A l’occasion de la sortie de Cul-de-Sac en librairie, et si vous n’avez pas encore eu l’occasion de découvrir l’oeuvre attachante de Richard Thompson, découvrez le véritable coup de coeur d’Art Spiegelman.

« […] Présenter CUL DE SAC est une tâche absolument dantesque. La seule chose qui m’insuffle un tant soit peu de courage est le fait de savoir que presque personne ne lit ces fichues préfaces, de toute manière. En effet, pourquoi y perdre son temps, alors que la Dernière Grande Série Journalière vous attend quelques pages plus loin. Sérieusement, cette série (publiée simultanément dans environ 250 journaux vers la fin de sa carrière) a été lue et adorée par d’innombrables lecteurs qui n’ont jamais eu besoin d’un manuel d’utilisation pour la « comprendre » ou en tomber amoureux.

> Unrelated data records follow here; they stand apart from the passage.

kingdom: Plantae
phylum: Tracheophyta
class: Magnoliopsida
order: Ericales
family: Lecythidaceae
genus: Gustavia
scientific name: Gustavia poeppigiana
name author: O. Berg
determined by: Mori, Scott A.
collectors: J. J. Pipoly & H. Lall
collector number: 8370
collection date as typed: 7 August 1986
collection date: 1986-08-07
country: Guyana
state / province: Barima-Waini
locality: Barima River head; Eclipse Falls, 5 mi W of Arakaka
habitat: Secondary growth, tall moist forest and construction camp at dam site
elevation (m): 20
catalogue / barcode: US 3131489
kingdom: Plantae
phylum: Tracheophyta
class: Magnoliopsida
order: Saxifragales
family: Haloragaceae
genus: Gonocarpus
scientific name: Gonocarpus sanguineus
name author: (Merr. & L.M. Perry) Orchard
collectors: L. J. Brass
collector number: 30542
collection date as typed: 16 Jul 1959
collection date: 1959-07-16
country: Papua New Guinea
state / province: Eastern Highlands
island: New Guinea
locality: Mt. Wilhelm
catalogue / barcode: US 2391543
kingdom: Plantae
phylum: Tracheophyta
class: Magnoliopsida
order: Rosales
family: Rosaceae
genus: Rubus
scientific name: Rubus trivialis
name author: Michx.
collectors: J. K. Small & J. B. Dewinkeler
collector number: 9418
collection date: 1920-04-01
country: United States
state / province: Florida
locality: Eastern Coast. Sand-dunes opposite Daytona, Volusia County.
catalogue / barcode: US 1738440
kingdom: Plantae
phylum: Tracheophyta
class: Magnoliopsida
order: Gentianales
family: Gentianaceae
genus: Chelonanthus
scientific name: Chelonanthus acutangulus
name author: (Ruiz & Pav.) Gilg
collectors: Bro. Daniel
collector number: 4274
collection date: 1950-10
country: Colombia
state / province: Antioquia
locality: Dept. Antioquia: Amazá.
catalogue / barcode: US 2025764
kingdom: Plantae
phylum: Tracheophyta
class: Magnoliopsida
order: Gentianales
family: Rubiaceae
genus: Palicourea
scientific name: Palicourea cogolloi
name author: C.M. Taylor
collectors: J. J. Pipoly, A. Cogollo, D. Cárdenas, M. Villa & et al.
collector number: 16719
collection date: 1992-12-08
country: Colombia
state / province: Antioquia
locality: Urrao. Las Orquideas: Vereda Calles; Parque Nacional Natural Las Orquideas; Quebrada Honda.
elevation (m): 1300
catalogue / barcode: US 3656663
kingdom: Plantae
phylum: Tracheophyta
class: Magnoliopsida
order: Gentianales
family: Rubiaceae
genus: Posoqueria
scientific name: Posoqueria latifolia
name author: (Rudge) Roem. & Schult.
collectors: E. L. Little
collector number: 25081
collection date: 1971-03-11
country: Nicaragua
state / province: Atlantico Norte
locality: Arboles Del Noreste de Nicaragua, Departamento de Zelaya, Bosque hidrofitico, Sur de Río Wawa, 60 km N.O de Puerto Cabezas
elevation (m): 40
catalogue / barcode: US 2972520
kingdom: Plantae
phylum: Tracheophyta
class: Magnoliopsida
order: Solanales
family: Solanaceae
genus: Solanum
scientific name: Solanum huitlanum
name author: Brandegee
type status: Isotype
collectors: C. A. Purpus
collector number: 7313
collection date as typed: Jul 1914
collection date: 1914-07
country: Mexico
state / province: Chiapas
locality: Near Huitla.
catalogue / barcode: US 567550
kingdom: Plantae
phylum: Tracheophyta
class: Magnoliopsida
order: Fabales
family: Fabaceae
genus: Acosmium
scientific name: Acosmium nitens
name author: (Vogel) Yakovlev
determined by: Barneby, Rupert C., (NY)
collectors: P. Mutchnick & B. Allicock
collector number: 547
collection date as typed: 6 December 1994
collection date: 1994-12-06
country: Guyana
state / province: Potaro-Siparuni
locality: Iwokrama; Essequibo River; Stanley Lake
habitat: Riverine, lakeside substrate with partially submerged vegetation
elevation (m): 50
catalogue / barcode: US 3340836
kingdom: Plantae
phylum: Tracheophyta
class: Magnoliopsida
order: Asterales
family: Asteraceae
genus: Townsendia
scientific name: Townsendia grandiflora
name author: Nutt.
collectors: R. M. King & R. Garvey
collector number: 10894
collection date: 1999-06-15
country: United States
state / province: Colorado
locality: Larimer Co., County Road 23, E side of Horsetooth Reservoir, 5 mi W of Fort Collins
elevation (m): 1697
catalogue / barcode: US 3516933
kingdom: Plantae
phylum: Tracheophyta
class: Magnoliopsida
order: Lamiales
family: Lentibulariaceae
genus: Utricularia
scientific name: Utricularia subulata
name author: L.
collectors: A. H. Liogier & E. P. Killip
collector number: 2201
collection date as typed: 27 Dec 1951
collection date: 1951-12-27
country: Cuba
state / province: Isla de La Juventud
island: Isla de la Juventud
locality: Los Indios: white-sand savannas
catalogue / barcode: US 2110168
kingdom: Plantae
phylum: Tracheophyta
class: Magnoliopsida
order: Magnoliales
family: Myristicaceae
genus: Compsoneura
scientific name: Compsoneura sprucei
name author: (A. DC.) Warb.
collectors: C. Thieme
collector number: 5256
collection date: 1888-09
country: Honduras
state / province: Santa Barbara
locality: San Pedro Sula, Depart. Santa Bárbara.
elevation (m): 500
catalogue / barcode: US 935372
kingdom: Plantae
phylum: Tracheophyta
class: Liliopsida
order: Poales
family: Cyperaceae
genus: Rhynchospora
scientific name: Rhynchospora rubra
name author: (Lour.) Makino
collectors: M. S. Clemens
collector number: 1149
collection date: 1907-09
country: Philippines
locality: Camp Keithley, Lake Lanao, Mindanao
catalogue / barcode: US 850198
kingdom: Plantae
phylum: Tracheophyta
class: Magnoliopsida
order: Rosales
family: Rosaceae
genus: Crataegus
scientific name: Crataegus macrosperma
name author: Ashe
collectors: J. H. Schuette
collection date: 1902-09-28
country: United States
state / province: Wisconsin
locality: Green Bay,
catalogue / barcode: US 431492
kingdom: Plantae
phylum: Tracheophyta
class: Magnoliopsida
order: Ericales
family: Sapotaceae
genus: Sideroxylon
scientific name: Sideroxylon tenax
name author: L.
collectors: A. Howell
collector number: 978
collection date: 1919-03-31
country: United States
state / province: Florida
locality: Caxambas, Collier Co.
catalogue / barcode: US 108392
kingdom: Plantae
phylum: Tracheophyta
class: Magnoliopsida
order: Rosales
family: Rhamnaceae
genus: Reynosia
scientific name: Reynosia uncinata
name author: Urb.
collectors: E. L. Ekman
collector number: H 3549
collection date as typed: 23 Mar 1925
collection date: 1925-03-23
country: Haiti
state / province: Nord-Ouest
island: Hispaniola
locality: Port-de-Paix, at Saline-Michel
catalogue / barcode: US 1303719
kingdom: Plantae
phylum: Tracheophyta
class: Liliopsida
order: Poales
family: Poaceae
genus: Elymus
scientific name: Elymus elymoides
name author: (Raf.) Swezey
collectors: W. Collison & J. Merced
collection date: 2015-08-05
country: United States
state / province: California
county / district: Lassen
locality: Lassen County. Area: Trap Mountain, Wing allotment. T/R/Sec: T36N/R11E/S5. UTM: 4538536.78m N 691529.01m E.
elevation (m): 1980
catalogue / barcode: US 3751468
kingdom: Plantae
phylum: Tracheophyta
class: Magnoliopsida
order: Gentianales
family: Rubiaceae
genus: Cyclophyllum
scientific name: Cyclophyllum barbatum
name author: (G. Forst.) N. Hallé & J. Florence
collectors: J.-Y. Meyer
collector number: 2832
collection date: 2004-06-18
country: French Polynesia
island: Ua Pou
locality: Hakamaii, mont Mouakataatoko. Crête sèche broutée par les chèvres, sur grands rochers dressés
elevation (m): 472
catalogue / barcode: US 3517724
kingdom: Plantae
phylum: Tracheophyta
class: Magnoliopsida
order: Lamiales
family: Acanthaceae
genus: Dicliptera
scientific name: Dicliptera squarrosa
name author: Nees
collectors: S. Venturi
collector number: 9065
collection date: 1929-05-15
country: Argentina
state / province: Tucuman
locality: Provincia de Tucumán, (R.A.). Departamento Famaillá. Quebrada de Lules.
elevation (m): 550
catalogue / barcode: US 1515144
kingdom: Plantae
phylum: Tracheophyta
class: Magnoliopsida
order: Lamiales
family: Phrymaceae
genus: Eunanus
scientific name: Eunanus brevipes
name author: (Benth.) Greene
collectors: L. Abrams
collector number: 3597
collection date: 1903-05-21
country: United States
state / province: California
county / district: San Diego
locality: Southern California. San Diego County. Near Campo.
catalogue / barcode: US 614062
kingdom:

Tout le monde sait que THOMPSON a déjà été applaudi par la majeure partie de ses collègues et encensé par la frange la plus lucide de la critique. Je serais simplement tenté de citer certains d’entre eux et de dire : « OUI ! » Pat OLIPHANT trouve que son collègue a ceci de spécial « qu’en fait, il a la même voix que les gamins qu’il dessine dans ce strip extraordinaire. Quel don magnifique que de pouvoir écrire comme on parle. Pas de pression, pas de prétention, rien que des histoires empreintes d’ironie et peuplées de personnages que l’on aime et auxquels on peut s’attacher… Son dessin est aussi sophistiqué que son sens de l’humour. Le bougre est bel et bien un génie. »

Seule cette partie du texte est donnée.